Shortly after midnight EST on December 17th we were able to establish a more robust alternate network path, and we were once again able to re-route queued emails to unaffected parts of our infrastructure. Over the next two hours we sent the majority of the pending messages at our regular speeds.
We still had several million emails queued in a different part of our infrastructure, and our team carefully tested and implemented a change that delivered the remaining email over the next 2 hours. We had to be careful as we ramped back up, because sending too much mail, too fast, could cause issues with the receiving MTAs. Our team made adjustments to our sending volumes and opened direct lines of communication with receivers to avoid reputation and deliverability issues.
By 9:00am EST on December 17th, we had delivered all queued mail and email delivery was back to normal.
How big was this attack? #
We are still working with our vendor to understand the scope of the attack. Our current understanding is that this UDP Reflection attack generated hundreds of gigabits per second of traffic during these 44.5 hours. To provide some perspective: When we say that this was a large-scale attack, we mean it. According to Cloudflare’s most recent DDoS threat report, only 0.1% of attacks are over 100Gbps. Also, 94% of attacks end in less than 20 minutes. Ours lasted 44.5 hours—a duration that's truly exceptional.
Keeping you informed #
While our top priority was mitigating the attack, a very close second was keeping our customers informed about what was happening. Our engineers were all-hands-on-deck working with our data center to mitigate the attack while marketing and customer success were responding to tweets, emails, and keeping the status page up-to-date as new information was available.
That status page—which was built and maintained by our team and has served us well for many years—went down as many of you were seeking updates. For a while, our customers couldn't access our status page and didn't receive the real-time updates you might have subscribed to.
We worked as fast as we could to migrate the status page and related notifications to a new provider, but we know that there was a brief period of time where you couldn't access status information.
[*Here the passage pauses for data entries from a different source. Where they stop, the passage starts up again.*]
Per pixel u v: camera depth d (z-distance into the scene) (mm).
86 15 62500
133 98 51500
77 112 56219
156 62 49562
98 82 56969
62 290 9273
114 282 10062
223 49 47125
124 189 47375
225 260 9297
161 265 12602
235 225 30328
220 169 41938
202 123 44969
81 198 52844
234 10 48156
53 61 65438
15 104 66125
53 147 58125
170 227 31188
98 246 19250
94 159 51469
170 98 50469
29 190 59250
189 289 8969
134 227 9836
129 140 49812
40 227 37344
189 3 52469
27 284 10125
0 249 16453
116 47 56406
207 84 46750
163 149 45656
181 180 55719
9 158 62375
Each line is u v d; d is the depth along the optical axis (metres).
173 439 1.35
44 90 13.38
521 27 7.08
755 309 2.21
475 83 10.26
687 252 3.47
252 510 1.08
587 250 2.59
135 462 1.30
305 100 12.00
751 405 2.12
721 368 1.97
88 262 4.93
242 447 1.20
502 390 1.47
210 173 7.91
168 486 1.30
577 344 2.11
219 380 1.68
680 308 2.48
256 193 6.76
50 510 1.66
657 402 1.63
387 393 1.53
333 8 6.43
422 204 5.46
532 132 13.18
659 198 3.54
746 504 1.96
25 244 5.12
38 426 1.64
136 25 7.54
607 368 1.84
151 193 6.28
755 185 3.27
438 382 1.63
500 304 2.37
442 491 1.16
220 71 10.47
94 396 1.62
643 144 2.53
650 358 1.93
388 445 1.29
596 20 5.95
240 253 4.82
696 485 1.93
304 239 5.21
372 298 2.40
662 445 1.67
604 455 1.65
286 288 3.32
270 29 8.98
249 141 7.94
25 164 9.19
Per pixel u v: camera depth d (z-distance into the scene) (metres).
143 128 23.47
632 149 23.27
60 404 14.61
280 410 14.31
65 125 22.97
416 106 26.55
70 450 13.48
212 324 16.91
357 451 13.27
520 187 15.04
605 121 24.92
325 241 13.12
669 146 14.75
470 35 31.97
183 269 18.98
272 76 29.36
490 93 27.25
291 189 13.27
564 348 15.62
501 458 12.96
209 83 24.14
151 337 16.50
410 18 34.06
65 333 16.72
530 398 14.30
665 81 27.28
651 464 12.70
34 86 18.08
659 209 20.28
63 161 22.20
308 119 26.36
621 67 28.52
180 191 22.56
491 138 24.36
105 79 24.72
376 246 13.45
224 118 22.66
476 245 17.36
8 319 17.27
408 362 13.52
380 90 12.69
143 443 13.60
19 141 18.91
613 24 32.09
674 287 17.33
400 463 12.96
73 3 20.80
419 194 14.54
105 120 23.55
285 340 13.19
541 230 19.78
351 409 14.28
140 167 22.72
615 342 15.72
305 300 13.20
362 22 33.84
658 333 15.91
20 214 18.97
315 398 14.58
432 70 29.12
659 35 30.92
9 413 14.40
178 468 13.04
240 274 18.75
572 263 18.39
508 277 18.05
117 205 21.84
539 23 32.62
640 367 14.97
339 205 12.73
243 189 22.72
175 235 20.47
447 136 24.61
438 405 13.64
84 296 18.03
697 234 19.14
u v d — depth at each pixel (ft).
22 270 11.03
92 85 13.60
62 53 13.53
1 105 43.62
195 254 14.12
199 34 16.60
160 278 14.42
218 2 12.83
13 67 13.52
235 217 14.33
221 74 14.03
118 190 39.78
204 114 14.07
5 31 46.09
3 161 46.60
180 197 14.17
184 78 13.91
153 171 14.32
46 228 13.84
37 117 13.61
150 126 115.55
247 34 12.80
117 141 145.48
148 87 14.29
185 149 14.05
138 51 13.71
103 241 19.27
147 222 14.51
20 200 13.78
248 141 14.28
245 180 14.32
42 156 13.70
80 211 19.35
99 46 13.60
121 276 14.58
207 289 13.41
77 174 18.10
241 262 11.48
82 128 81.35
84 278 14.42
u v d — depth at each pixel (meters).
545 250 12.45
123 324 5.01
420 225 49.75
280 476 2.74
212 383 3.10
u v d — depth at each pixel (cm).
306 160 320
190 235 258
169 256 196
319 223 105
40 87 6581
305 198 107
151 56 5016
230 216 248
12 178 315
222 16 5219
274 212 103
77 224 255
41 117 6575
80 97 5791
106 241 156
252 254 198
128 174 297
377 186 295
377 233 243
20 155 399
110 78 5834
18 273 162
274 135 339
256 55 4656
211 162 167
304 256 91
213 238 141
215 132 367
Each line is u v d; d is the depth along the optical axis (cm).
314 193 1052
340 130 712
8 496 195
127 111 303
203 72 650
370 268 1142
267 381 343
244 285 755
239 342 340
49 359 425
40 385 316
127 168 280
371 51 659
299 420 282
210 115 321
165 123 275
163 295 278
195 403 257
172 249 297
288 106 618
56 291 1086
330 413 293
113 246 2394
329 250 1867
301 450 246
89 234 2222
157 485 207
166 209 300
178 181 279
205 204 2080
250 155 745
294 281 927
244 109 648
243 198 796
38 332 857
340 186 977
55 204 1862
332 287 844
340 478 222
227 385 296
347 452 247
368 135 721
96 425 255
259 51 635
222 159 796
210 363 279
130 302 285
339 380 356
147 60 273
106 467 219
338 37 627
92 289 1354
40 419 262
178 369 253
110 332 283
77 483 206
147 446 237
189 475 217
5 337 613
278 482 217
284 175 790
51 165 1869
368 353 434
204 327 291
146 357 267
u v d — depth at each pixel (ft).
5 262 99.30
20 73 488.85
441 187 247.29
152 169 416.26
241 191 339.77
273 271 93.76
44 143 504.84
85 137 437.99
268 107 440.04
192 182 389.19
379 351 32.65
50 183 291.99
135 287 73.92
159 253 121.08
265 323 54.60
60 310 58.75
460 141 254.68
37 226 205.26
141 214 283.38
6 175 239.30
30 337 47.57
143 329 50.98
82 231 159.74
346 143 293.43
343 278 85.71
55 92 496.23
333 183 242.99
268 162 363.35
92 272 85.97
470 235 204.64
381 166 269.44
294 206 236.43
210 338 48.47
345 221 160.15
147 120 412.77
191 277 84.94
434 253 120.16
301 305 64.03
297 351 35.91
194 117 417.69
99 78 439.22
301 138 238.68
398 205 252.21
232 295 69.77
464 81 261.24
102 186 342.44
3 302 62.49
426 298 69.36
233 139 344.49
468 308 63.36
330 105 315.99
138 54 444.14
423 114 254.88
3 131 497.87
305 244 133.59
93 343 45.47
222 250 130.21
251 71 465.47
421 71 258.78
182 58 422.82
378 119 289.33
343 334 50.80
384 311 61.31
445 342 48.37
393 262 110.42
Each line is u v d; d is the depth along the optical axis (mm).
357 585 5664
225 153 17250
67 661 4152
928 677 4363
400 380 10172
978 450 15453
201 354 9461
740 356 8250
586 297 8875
If you had previously subscribed to email alerts for status updates, you don't have to subscribe again on the new page—we moved that email list over to Sorry, the new provider.
The status API remains unavailable while we work on an alternative solution.
Thank you for your support #
It probably goes without saying that it was a rough weekend for the Postmark team as they worked 24/7 to respond to the attack. Your words of encouragement and offers of assistance means the world to our team. Thank you for all the #hugops messages of support we received.
We’re very sorry about the delays and the impact on your business. I completely understand the frustration that causes—we know how critical transactional email is to your business, which is why "Time To Inbox" is the primary metric that we track and focus to uphold internally.
What we’re doing next #
Due to the nature of the attack there will be some things that I can share—and some that I cannot share—about what we’ve done and what we’re doing. I hope you’ll forgive some lack of details here and trust that we take this situation very seriously. Large-scale DDoS attacks are never easy to mitigate but we expect to serve our customers much better than we did on Friday.
We have completed the following actions:
- We’ve created alternate network paths when sending email so that a similar attack cannot have the same impact
- We’ve made changes to how our internal networking is structured to minimize the impact of another attack
- Through third-party vendors we now have more options in place to help mitigate future attacks in case any one mitigation causes issues with our ability to send email
This attack clarified how Postmark needs to evolve to be able to weather similar and larger attacks in the future without disappointing our customers. Although we are unlikely to speak about the details of that publicly, we are dedicated to making sure Postmark is resilient and reliable.